*** Begin section ***

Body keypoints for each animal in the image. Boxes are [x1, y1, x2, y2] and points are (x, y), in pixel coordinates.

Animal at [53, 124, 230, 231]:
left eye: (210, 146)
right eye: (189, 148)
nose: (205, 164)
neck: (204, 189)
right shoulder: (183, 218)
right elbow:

*** End section ***
*** Begin section ***

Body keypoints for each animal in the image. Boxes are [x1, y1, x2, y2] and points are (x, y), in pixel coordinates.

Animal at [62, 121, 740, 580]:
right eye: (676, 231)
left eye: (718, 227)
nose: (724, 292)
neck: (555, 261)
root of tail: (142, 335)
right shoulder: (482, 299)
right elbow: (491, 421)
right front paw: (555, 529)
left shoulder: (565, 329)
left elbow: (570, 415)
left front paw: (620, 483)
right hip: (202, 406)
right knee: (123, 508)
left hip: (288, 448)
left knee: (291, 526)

*** End section ***

§ Problem to solve
Copy from the entries only those lines that hold the word "right".

§ Finished task
right eye: (189, 148)
right shoulder: (183, 218)
right elbow:
right eye: (676, 231)
right shoulder: (482, 299)
right elbow: (491, 421)
right front paw: (555, 529)
right hip: (202, 406)
right knee: (123, 508)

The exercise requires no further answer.